INFORMATION PROVIDED START

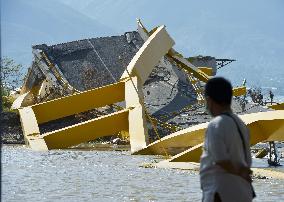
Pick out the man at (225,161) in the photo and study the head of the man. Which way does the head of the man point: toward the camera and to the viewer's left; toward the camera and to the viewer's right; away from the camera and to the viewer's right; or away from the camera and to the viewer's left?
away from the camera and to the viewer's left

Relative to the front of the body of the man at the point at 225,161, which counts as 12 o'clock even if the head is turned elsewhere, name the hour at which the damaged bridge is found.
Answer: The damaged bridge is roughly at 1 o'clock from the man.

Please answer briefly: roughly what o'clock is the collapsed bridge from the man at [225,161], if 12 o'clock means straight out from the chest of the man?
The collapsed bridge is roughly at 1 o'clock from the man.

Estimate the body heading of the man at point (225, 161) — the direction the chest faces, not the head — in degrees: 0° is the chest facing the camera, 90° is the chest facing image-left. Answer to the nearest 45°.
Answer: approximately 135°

INFORMATION PROVIDED END
INFORMATION PROVIDED START

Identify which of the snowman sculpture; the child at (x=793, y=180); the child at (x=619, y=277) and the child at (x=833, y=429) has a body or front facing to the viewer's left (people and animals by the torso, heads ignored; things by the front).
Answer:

INFORMATION PROVIDED END

WHAT THIS TASK INVOLVES: Select every line of the items that contains the word "away", and copy each one.

WRITTEN ANSWER:
Pick out the man at (225,161) in the photo and study the head of the man. Which way does the head of the man point: toward the camera and to the viewer's left; toward the camera and to the viewer's right; away from the camera and to the viewer's right; or away from the camera and to the viewer's left?
away from the camera and to the viewer's left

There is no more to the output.